In May 2017, the “New York Agreement” consensus was reached, which implemented SegWit2x, a two-pronged scaling solution that first implements Segregated Witness, followed by an increase in bitcoin’s block size from 1MB to 2MB in November 2017. The second part of the agreement was not honoured and bitcoin now only has Segregated Witness and 1MB.
The lack of consensus on bitcoin has seen its share of overall cryptocurrency market capitalisation in 2017 fall from 90% at the start of the year to about 47% now.
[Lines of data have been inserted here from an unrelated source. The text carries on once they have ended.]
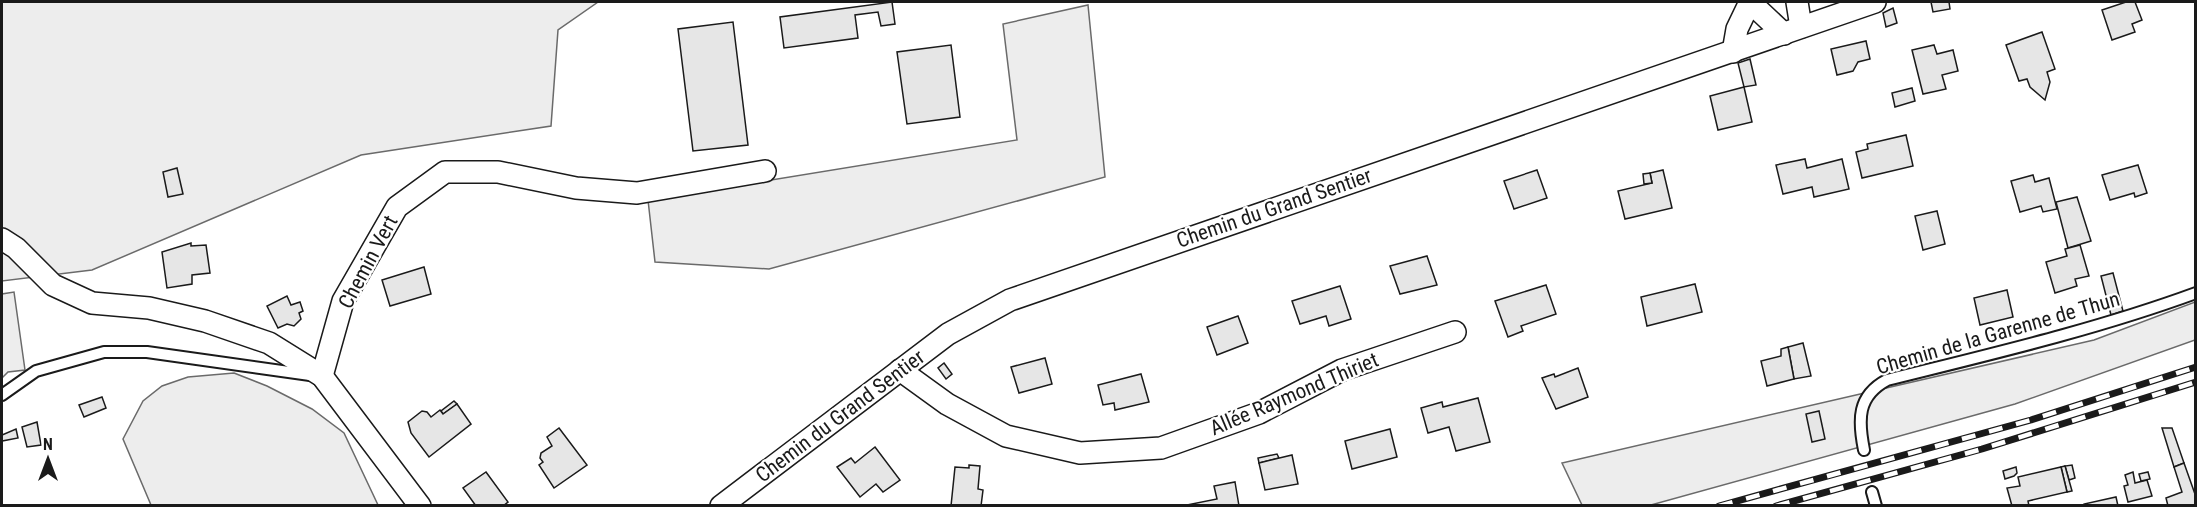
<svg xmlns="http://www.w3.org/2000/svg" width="2197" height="507" font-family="'Roboto Condensed',sans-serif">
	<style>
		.built { fill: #ededed; stroke: #6a6a6a; stroke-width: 1.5 }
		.building { fill: #e6e6e6; stroke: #1a1a1a; stroke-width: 1.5 }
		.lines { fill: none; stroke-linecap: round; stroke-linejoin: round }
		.lane-casing { stroke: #1a1a1a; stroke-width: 14 }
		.street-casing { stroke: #1a1a1a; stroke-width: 24 }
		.lane { stroke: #fff; stroke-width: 10 }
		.street { stroke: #fff; stroke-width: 21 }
		.rail-casing { stroke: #1a1a1a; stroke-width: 7 }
		.rail { stroke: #fff; stroke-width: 4.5; stroke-dasharray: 14; stroke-linecap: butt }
		.labels { text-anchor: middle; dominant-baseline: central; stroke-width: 4.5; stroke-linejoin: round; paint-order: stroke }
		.street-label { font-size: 21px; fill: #1a1a1a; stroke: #fff }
	</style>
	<rect width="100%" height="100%" fill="#fff"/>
	<!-- built -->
	<g class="built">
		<path d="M2,2H598L558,30L551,126L361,155L92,270L2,281Z"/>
		<path d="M1088,5L1105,177L769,269L655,262L648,200L1017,140L1003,24Z"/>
		<path d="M14,292L25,370L8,372L2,378V294Z"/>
		<path d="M2195,302V340L2015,404L1651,505H1582L1562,463L2094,340Z"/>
		<path d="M234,373L267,386L312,409L344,433L378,505H151L123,439L143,401L162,386L188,377Z"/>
	</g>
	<!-- building -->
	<g class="building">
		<path d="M892,2L895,24L881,26L878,12L855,15L858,38L784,48L780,17Z"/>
		<path d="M1931,2H1949L1950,9L1933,12Z"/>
		<path d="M2126,2H2135L2142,20L2132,24L2135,32L2112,40L2102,10Z"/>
		<path d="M1893,8L1897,23L1886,27L1883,13Z"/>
		<path d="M733,22L748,145L693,151L678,29Z"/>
		<path d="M2042,32L2055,69L2047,72L2050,82L2045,100L2030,87L2027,79L2019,81L2006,45Z"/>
		<path d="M1866,41L1870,59L1858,62L1853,71L1837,75L1831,49Z"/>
		<path d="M951,45L960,117L907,124L897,52Z"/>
		<path d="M1934,45L1937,54L1953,50L1958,71L1942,75L1946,89L1923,94L1912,50Z"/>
		<path d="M1750,59L1756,85L1744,87L1738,63Z"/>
		<path d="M1744,87L1752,122L1718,130L1710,96Z"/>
		<path d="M1912,88L1915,101L1895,107L1892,93Z"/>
		<path d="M1906,135L1913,166L1862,178L1856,152L1868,149L1867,144Z"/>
		<path d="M1805,159L1807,168L1842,159L1849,189L1814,197L1812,187L1783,194L1776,165Z"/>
		<path d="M2138,165L2147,193L2135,197L2134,193L2110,200L2102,175Z"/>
		<path d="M177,168L183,194L168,197L163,172Z"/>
		<path d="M1537,170L1547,198L1514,209L1504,181Z"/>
		<path d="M1663,170L1672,208L1625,219L1618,191L1652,183L1650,173Z"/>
		<path d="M1650,173L1652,183L1644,184L1643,174Z"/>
		<path d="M2033,175L2035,182L2049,178L2057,209L2043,212L2041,206L2020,212L2011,181Z"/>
		<path d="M2077,197L2091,241L2068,248L2056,202Z"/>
		<path d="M1937,211L1945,244L1923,250L1915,216Z"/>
		<path d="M191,243V246L206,245L210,273L192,275V284L167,288L162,252Z"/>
		<path d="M2080,245L2089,276L2075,279L2077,286L2055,293L2046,262L2067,256L2065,249Z"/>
		<path d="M1427,256L1437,285L1400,294L1390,266Z"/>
		<path d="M424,267L431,294L390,306L382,280Z"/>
		<path d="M2113,273L2123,311L2111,315L2101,276Z"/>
		<path d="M1695,284L1702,312L1647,326L1641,297Z"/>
		<path d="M1546,285L1556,314L1521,326L1523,331L1508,337L1495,301Z"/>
		<path d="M1340,286L1351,319L1329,326L1326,316L1300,324L1292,301Z"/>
		<path d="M2007,290L2013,317L1980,325L1974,298Z"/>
		<path d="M287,296L291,305L300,302L303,311L299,313L301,319L294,326L287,324L278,328L267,306Z"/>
		<path d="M1238,316L1248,343L1217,355L1207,327Z"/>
		<path d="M1803,343L1811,376L1794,379L1788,347Z"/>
		<path d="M1788,347L1794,379L1767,386L1761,361L1781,356V349Z"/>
		<path d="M1045,358L1052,384L1019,393L1011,367Z"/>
		<path d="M944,363L952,374L946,379L938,368Z"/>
		<path d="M1578,368L1588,397L1556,409L1542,378L1554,374L1555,377Z"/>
		<path d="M1141,374L1149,402L1115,410L1114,403L1103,405L1098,385Z"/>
		<path d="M102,397L106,408L84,417L79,405Z"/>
		<path d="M1478,398L1490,442L1456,451L1449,427L1428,433L1421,408L1442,402L1443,407Z"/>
		<path d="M454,401L457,404L443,414L441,411Z"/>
		<path d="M457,404L471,424L429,457L411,433L408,422L422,411L427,412L431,417L440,410L443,414Z"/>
		<path d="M1819,411L1825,439L1812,442L1806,414Z"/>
		<path d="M37,422L41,445L27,447L22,427Z"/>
		<path d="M559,428L587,465L554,488L539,465L543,462L540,458L541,453L552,446L547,437Z"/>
		<path d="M2162,428H2172L2184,463L2174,467Z"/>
		<path d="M16,429L18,438L2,441V435Z"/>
		<path d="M1390,429L1397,457L1352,469L1345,441Z"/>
		<path d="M875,447L900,480L883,492L876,484L860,497L837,467L851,458L855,463Z"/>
		<path d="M1277,454L1279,458L1259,463L1258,458Z"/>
		<path d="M1292,455L1298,484L1265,490L1259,463Z"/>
		<path d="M2184,463L2196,497V506H2168L2166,498L2182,492L2174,467Z"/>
		<path d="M969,465L980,466L978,489L983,490L981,506H951L955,467L969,468Z"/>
		<path d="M2072,465L2075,478L2069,480L2065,466Z"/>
		<path d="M2065,466L2072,491L2067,492L2061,467Z"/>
		<path d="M2016,467L2017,473L2014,476L2005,479L2003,471Z"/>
		<path d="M2061,467L2067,492L2028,501L2029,506H2012L2007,488L2020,486L2018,477Z"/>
		<path d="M486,472L508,502L503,506H476L463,488Z"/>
		<path d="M2133,472L2135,483L2147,480L2152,496L2128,502L2124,486L2128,485L2125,475Z"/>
		<path d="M2148,472L2150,479L2141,481L2139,474Z"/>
		<path d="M1235,482L1239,506H1182L1217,499L1214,486Z"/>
		<path d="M2116,497L2118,506H2084V504Z"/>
	</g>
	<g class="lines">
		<!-- lane casing -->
		<g class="lane-casing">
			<g id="lane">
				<path d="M2,395L36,371L104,352H147L310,375"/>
				<path d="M1864,450C1858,420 1857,396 1887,380C1991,354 2095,330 2196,293"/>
				<path d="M1872,492L1876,506"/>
			</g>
		</g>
		<!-- street casing -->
		<g class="street-casing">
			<g id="street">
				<path d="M1750,2L1784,34"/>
				<path d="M1797,2L1801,27"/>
				<path d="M1733,52L1737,29L1750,2"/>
				<path d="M2,239L16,248L53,285L92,303L149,308L205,321L269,343L322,376L420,506"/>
				<path d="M900,370L947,404L1006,436L1080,453L1161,448L1259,413L1342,370L1455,332"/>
				<path d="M322,376L343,301L397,207L445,172H498L576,188L637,193L765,171"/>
				<path d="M721,506L948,334L1010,300L1875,2"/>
			</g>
		</g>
		<!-- lane -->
		<use href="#lane" class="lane"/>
		<!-- street -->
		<use href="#street" class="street"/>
		<!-- rail casing -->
		<g class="rail-casing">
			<g id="rail">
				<path d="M1719,506L2031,420L2196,367"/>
				<path d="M1776,506L1982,449L2196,382"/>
			</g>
		</g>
		<!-- rail -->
		<use href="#rail" class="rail"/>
	</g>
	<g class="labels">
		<!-- street labels -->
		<g class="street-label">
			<text transform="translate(1274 208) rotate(-19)">Chemin du Grand Sentier</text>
			<text transform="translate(368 262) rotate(-62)">Chemin Vert</text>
			<text transform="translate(1998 333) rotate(-16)">Chemin de la Garenne de Thun</text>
			<text transform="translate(1294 394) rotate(-23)">Allée Raymond Thiriet</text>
			<text transform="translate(840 416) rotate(-37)">Chemin du Grand Sentier</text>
		</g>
	</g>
	<!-- border -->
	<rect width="2197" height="507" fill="none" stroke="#1a1a1a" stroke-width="6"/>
	<!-- north arrow -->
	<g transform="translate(48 459)" stroke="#ffffff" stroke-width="4.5" paint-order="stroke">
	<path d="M0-4.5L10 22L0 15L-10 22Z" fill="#1a1a1a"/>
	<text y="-9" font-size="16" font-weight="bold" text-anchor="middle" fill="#1a1a1a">N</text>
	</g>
</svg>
Lightning Network may get activated on bitcoin eventually but this scaling method still seems a long way off with testing only happening now on the Litecoin network.
Due to the disagreements in the ways to scale bitcoin, we saw bitcoin split into bitcoin cash and bitcoin gold in 2017. We do not see the bitcoin community rallying behind a common consensus in 2018 and this will result in more splits in the bitcoin network.
Unlike the bitcoin community, ethereum’s scaling roadmap is more defined. Measures have been taken to scale ethereum, such as Plasma, Raiden Network, sharding and so on. We may see ethereum showing other cryptocurrencies the best practice in scaling blockchain networks in 2018.
As the cryptocurrency market continues to grow, we see more cryptocurrency funds being created and institutional/family office funds putting their money into this alternative asset class. We will finally see regulated structured products being approved in 2018, allowing the broader public to buy into cryptocurrencies more easily. 2017 has seen several bitcoin ETFs almost get approval and the launch of the bitcoin futures market by CBOE and CMF. The year has shown Wall Street that cryptocurrencies as an asset class can no longer be considered too small to be ignored.
We also expect a lot of developments in decentralised cryptocurrency exchanges. At the moment, most trading is done on centralised exchanges where users need to trust their funds with a centralised entity. We expect to see trading volume moving to decentralised exchanges and a market leader to appear in 2018.
There will also be some blockchain interoperability projects being pushed forward and we may see more cryptocurrencies being exchanged on-chain instead of via exchanges. We have seen the first Litecoin-Vertcoin atomic swap happen on-chain and there will be more such experiments in 2018.
Lastly, we expect more enterprise blockchain projects to emerge. Private blockchain firms such as R3, Hyperledger and ethereum Enterprise Alliance have taken a backseat this year with not much news coverage, but we will not be surprised if more companies experiment with the blockchain solutions of one of these platforms in 2018.